Annweiler et al.: All residents in the nursing-home receive chronic vitamin D supplementation with regular maintenance boluses (single oral dose of 80,000 IU vitamin D3 every 2–3 months), without systematically performing serum control test as recommended in French nursing-homes due to the very high prevalence of hypovitaminosis D reaching 90–100 % in this population.

Rastogi et al.: Participants were randomised to receive daily 60 000 IU of cholecalciferol (oral nano-liquid droplets) for 7 days with therapeutic target 25(OH)D>50 ng/ml (intervention group) or placebo (control group).

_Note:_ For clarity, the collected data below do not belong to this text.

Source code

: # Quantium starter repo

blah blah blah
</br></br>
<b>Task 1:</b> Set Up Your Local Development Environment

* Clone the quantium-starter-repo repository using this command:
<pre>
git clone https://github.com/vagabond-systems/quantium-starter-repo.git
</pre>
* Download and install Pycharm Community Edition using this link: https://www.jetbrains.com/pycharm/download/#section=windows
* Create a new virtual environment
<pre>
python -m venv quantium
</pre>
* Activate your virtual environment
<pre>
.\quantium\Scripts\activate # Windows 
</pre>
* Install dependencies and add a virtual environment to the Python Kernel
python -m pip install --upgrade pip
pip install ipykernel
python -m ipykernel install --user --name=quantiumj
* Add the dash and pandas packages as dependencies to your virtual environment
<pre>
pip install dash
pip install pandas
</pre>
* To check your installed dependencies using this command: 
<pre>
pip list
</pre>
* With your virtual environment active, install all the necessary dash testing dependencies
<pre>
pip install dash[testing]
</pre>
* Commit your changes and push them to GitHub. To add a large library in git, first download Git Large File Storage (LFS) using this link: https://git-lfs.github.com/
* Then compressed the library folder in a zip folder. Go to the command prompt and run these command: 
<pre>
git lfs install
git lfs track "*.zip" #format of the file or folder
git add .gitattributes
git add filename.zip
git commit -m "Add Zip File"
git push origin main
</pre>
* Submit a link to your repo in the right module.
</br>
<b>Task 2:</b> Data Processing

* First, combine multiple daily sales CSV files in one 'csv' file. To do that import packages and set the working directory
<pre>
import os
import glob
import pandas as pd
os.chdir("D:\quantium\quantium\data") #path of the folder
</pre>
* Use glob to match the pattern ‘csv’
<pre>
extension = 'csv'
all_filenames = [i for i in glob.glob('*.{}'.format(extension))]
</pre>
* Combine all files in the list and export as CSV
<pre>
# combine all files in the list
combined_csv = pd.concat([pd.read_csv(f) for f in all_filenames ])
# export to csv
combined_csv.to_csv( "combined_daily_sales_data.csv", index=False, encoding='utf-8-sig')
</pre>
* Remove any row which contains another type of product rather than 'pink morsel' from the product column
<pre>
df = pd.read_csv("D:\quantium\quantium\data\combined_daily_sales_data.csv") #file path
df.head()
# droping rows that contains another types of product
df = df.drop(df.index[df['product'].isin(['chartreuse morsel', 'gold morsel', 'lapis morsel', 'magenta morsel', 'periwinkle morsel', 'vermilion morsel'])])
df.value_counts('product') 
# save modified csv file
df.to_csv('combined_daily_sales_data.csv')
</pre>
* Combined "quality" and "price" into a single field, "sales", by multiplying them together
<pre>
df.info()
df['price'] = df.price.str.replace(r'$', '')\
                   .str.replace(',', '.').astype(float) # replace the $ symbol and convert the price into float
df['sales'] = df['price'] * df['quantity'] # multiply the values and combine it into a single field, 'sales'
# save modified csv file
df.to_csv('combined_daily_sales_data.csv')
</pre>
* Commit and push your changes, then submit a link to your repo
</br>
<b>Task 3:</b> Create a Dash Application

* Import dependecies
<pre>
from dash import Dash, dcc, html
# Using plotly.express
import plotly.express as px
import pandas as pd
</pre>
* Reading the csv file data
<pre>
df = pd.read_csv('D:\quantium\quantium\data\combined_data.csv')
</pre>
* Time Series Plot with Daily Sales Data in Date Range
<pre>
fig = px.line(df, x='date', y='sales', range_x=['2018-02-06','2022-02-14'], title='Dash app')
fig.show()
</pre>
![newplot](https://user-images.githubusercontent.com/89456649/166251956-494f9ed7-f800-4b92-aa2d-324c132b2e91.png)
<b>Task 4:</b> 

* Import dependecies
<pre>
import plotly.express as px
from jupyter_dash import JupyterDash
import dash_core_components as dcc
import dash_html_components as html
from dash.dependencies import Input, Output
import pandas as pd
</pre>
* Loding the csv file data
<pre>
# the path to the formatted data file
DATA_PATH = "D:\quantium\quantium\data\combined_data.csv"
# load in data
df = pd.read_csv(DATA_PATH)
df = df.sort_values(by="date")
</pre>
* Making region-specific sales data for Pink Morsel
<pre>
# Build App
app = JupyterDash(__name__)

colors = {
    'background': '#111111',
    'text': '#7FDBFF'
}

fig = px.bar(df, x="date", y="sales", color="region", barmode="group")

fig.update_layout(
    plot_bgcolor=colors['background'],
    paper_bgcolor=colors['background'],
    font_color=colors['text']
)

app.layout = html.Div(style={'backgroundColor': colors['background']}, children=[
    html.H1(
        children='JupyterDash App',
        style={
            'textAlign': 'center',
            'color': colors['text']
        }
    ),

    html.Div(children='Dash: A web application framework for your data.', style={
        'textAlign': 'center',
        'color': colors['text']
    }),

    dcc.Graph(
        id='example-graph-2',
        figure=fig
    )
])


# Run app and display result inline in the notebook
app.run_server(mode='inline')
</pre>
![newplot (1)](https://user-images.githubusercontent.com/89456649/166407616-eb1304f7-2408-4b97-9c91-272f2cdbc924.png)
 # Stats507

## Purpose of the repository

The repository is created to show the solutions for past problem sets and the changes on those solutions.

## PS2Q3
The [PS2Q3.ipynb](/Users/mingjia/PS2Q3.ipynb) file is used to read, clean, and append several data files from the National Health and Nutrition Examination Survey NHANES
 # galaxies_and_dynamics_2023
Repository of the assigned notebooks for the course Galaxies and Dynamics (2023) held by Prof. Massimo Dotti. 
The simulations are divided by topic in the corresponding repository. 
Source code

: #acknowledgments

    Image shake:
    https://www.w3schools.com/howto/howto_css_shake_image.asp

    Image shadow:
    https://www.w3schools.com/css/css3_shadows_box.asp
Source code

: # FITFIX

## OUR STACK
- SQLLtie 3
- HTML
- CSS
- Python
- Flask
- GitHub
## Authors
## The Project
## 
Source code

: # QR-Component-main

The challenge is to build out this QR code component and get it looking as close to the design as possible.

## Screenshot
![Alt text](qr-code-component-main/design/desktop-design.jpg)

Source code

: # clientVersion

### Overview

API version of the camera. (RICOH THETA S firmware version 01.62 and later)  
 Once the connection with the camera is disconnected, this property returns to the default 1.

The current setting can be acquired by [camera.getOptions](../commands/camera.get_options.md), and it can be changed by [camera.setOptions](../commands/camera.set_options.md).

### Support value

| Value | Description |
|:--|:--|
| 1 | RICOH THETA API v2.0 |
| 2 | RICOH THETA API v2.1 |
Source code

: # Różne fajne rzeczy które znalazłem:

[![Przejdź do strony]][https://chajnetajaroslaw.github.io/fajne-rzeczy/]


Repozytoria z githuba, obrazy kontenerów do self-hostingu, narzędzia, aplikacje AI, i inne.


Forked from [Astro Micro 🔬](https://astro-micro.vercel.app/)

Castillo et al.: Eligible patients were allocated at a 2 calcifediol:1 no calcifediol ratio through electronic randomization on the day of admission to take oral calcifediol (0.532 mg), or not. Patients in the calcifediol treatment group continued with oral calcifediol (0.266 mg) on day 3 and 7, and then weekly until discharge or ICU admission. Outcomes of effectiveness included rate of ICU admission and deaths. Do take note that 0.25 mg is equivalent to 10,000 IU.

Editor's NoteVitamin D Upper Limit is 4,000 IU per day. The above dosages of vitamin D are NOT your normal maintenance dosage and are done under medical supervision and clinical trial setting. Do not self-medicate at this dosage!

Vitamin D and COVID-19 Treatment Guidelines from NIH

According to the NIH recommendation (last updated April 21, 2021):

There are insufficient data to recommend either for or against the use of vitamin D for the prevention or treatment of COVID-19.

Vitamin D and Vaccine

When the immune system isn’t properly fuelled and is impaired, this can lead to poor vaccine responses. A review of nine studies – together involving 2,367 people – found that individuals deficient in vitamin D were less well protected against two strains of flu after having been vaccinated compared to those who had adequate vitamin D levels.